I held it out for him to take.
“Is that mine?” Sean’s eyes went wide. He hesitated before taking back the phone. “How did you get this?”
I told him the truth.
After Sean processed all the info about the paranormal investigator, he worked his jaw and shook his head. “Those guys…”
“What do they want?”
“Not sure, but they’ve been here before. I think they want me to trust them. But I don’t.”
Then Sean shot me a weird look that had anxiety written all over it. It was like he wanted to ask me something, but there was a chance he might spontaneously combust if he did.
I think I knew why he was so on edge.
“I didn’t watch the video.

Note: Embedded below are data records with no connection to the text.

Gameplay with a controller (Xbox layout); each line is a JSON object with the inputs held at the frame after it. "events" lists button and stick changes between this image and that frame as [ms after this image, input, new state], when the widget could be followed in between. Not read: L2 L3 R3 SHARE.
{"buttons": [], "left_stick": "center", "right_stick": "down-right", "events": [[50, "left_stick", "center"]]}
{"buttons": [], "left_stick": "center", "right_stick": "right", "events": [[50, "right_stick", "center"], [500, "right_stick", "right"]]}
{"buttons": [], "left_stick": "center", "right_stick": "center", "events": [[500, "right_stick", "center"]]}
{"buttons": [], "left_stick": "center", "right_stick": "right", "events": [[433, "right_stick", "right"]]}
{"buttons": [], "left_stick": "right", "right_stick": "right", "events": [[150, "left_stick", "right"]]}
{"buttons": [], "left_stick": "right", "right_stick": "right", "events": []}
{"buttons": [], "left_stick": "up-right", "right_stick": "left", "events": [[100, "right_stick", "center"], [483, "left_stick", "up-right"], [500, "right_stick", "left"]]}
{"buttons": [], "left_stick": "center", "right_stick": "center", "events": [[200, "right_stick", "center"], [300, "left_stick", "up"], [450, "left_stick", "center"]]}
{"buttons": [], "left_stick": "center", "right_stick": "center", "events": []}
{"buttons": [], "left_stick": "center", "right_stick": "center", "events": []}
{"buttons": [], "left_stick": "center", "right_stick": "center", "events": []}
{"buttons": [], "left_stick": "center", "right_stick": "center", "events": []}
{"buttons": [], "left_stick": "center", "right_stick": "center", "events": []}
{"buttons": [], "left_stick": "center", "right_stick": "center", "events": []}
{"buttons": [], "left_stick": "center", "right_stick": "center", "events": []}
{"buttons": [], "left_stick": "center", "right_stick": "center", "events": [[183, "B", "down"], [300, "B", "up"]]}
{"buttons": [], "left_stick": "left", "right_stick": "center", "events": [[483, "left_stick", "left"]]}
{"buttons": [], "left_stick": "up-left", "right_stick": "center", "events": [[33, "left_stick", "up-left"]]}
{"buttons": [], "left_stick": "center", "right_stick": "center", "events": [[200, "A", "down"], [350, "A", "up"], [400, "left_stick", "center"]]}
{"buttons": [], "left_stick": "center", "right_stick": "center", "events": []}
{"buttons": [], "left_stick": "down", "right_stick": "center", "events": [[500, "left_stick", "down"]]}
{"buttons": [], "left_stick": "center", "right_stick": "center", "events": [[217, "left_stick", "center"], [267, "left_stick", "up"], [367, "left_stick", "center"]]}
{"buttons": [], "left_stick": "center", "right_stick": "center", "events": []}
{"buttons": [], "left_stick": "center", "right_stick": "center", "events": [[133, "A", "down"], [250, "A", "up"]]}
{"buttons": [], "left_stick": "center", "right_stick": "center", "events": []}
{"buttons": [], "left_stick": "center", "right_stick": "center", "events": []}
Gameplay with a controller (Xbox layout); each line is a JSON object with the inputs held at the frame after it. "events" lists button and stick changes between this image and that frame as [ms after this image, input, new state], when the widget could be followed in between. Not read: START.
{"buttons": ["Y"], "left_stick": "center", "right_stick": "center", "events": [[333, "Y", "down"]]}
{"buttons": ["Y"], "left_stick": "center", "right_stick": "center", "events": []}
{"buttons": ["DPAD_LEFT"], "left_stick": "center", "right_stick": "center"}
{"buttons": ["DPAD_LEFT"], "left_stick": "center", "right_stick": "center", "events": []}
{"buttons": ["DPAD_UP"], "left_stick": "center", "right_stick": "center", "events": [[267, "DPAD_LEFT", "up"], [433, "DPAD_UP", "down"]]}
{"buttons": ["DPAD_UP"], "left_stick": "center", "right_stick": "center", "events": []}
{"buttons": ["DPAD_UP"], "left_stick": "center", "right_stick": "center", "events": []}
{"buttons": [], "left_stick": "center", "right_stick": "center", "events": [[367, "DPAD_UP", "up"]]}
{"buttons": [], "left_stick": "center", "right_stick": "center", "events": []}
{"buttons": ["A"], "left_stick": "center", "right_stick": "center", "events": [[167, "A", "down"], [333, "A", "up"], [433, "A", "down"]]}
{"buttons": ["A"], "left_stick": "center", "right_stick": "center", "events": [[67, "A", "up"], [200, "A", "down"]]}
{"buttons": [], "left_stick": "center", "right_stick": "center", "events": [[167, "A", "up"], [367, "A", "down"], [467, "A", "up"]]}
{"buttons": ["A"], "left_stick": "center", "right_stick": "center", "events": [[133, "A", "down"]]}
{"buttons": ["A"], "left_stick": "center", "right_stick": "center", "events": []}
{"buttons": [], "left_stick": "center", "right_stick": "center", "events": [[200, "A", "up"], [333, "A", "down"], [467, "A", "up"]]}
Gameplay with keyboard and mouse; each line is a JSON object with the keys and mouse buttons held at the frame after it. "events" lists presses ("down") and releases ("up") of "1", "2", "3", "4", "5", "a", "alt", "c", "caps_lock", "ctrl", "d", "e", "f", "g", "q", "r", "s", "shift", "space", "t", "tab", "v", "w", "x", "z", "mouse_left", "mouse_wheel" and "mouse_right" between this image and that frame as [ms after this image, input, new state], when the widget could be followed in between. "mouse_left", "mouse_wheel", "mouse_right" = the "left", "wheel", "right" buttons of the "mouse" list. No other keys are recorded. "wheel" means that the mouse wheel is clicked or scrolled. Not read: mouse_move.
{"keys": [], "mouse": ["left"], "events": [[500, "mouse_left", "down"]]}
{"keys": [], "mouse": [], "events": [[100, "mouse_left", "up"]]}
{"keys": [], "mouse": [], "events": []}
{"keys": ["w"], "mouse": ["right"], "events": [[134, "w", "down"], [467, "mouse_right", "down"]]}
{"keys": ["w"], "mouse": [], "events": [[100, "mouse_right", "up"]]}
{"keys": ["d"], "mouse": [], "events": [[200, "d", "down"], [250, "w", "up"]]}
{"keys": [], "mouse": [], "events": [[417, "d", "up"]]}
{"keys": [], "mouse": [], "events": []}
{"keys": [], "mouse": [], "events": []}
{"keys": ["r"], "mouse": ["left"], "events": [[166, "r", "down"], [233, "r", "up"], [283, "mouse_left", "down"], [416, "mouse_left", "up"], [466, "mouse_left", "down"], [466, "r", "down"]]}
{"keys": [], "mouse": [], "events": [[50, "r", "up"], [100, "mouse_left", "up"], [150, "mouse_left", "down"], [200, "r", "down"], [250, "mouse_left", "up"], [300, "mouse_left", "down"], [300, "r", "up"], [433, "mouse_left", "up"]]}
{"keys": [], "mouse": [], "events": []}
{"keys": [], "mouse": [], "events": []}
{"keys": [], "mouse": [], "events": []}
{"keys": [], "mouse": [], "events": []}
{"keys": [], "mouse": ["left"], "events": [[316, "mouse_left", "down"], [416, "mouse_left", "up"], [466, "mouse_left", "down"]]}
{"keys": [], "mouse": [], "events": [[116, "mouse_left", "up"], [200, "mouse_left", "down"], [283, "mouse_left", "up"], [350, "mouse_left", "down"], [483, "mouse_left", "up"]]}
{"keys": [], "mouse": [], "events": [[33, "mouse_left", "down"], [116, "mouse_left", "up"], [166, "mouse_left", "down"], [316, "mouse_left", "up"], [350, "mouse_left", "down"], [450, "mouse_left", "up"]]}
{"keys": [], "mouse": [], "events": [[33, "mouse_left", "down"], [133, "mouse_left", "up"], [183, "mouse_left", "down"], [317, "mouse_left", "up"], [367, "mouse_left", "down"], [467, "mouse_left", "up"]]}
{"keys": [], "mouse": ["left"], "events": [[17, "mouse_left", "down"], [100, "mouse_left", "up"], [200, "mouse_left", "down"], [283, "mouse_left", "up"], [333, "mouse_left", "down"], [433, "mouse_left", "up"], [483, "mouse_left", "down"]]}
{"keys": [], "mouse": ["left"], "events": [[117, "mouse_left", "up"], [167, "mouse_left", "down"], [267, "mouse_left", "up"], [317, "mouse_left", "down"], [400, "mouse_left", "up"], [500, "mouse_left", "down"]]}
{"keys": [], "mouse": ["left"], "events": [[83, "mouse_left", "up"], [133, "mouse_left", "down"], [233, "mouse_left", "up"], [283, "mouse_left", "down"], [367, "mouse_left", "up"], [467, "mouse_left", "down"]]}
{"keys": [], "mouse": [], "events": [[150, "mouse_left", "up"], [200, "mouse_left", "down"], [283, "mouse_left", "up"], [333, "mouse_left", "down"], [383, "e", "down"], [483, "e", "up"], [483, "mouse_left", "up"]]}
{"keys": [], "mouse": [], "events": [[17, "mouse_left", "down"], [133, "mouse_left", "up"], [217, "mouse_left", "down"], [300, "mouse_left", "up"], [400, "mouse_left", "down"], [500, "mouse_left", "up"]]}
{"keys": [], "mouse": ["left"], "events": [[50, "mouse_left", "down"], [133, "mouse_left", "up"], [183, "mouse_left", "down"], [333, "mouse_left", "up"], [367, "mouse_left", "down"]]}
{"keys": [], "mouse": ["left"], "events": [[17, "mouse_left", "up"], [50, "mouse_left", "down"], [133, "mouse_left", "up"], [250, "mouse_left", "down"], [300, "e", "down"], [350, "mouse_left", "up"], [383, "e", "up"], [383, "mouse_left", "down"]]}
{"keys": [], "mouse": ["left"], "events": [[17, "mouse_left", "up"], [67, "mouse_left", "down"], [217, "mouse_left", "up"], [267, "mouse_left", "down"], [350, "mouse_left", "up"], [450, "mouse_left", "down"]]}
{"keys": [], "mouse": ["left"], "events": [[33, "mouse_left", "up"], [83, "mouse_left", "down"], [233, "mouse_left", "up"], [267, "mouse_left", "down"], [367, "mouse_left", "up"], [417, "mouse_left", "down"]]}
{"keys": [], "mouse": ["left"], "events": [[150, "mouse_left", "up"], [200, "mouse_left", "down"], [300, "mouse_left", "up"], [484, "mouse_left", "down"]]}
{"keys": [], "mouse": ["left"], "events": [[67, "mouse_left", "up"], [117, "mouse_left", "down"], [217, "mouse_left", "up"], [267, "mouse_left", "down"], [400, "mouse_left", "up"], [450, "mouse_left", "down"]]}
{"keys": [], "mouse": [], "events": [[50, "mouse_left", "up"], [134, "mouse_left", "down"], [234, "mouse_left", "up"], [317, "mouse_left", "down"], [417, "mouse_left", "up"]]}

The investigator told me that I should.”
Sean’s face went from anxious to incredulous. “You didn’t?”
I explained, “I wouldn’t do something like that without your permission. I still want to see it, but only if you say it’s okay.”
Sean looked up at the paned ceiling. His throat bobbed. “None of what’s happening is okay, Aqua.”
“Yeah, I know,” I said, my voice rising higher despite my will to stay calm. “But I said – we said that we would talk about these things. Things don’t have to be the same as they were, but I want to help you.”
There, I said it. Bobby once said that I was the one making a big deal out of relaying this information to Sean. Standing there, outside of the Pacifico store where I’d had my first real moment with the guy I very much liked but was afraid of scaring away, I prayed he understood where I was coming from.
It was clear my words were not what Sean was expecting. Still, there looked like so much he wanted to say. His hands couldn’t stay still. He dragged both of them through his hair, fighting every feeling that passed through him.